How Many Positions to Hold

Last weekend, in response to a subscriber's question, I discussed the issue of how much money a trader needs in a trading account. As is often the case with trading, the answer is "it depends" on the individual and his or her goals, needs, risk tolerance, time available to trade, and so on. That same subscriber had also asked how many positions to hold in order to have a good mix of issues. Again, the answer is completely dependent upon the individual.

One of the most important, if not the most important, factors to examine in answering how many positions a trader should have is how many can that individual manage. I often have as many as 30 positions working at one time, but I certainly would not recommend that high a number for the vast majority of traders. Trading is what I do, so I am devoting a significant amount of my time to monitoring, entering, exiting, and adjusting positions. Clearly, that is a much different scenario from someone who can only look at the markets on the weekend or at night. I once had a student who traded for a living and only had one position at a time. I have lost contact with her, but the last I had heard, she was a successful trader.

Many factors influence how many positions a trader can manage at one time. They include the trader's level of knowledge, the strategies he is employing, and the time he can devote to his trading. Obviously, in terms of monitoring, it is one thing to buy a stock and place a trailing stop and quite another to trade near the money naked puts which might require relatively quick action to adjust, close, or roll the position. In Appendix D of my book, "Trade Your Way to Wealth", I set out 15 strategies and compare things like the level of monitoring required for each as well as things like relative risk, capital required, time frame, desired market direction, and expected time frame.

Depending upon capital, a true buy and hold investor who has a full time job could hold a fairly large number of positions while that same person who pursued a different strategy like swing trading long options would probably hold a smaller number of positions.
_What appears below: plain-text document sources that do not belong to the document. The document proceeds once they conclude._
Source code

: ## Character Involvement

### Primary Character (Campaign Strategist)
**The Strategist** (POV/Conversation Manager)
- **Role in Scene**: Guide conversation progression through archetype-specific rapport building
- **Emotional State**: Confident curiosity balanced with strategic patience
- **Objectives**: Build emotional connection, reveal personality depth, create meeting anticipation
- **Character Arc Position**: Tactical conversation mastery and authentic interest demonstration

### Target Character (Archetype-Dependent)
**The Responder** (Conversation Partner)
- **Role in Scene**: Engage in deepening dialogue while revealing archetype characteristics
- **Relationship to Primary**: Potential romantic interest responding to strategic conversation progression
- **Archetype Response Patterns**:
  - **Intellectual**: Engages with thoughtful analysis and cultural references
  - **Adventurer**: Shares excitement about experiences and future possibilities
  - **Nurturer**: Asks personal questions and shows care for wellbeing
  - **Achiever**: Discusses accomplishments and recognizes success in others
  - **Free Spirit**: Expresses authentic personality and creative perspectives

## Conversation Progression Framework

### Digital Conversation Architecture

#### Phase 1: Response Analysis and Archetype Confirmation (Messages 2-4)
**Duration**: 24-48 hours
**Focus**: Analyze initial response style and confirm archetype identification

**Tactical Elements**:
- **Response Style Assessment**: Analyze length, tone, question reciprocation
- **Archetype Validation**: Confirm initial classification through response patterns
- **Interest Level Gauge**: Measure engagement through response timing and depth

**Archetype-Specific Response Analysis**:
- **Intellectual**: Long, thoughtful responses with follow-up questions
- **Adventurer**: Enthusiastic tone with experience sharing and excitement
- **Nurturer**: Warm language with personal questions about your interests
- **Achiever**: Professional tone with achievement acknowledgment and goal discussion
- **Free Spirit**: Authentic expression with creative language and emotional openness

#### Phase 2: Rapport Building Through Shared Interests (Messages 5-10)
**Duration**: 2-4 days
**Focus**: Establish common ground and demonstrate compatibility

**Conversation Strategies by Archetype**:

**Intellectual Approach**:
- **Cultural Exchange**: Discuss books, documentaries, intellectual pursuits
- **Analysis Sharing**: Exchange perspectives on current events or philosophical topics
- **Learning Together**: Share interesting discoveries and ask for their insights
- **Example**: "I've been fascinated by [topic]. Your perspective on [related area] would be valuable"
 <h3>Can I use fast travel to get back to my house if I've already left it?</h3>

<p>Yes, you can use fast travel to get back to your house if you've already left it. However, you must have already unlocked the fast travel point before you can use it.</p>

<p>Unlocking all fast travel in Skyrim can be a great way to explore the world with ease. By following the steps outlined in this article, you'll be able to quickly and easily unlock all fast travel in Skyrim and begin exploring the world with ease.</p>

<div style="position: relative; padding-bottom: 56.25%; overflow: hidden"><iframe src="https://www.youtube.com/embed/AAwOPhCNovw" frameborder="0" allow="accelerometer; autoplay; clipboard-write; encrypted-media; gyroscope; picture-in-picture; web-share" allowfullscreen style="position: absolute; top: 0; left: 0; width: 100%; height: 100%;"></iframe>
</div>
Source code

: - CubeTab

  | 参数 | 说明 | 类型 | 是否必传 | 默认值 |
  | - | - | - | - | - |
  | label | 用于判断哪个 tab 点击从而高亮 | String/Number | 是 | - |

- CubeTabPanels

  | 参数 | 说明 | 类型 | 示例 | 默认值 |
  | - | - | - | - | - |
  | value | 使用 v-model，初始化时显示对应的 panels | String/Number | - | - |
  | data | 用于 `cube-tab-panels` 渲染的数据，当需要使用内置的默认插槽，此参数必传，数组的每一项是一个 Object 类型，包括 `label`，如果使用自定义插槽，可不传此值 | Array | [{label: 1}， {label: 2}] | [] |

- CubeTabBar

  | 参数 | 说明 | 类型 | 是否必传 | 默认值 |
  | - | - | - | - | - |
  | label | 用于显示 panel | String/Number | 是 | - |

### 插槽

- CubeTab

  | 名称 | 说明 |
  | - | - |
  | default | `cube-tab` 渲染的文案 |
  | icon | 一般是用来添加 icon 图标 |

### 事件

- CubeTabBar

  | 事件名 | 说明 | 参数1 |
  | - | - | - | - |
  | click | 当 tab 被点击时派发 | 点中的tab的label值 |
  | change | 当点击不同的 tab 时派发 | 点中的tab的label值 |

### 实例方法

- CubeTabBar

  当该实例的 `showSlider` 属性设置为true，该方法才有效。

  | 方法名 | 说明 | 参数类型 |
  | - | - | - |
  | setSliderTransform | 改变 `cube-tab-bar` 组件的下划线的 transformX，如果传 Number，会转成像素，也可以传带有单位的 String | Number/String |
As I have written in the past, these are considerations the individual investor should address when creating his individual personal business plan. The conclusions may well differ for each trader, but it is an important decision. Trying to manage too many positions can result in missing something on one or another -- believe me, I speak from experience. In my early years of trading, I was so excited about what I was doing that I did make the mistake of having more positions than I could effectively track and I burned myself. That episode taught me to limit the positions to a number I can manage and I have been faithful to the concept ever since.

In the coaching sessions, I sometimes encounter students who have not considered a limitation on the number of positions and find it difficult to keep up with themselves. I try to suggest that they establish a comfort zone both in terms of risk and in terms of manageability. It is my personal belief that traders should confine themselves to strategies and amounts of risk that permit them to sleep comfortably at night. Inability to manage positions whether it be from lack of knowledge, lack of experience, or just too many positions to manage does not lead to relaxed trading in my estimation and that, in turn, can lead to emotional and bad trading decisions that we all want to avoid.

I hope you are enjoying a wonderful 4th of July weekend!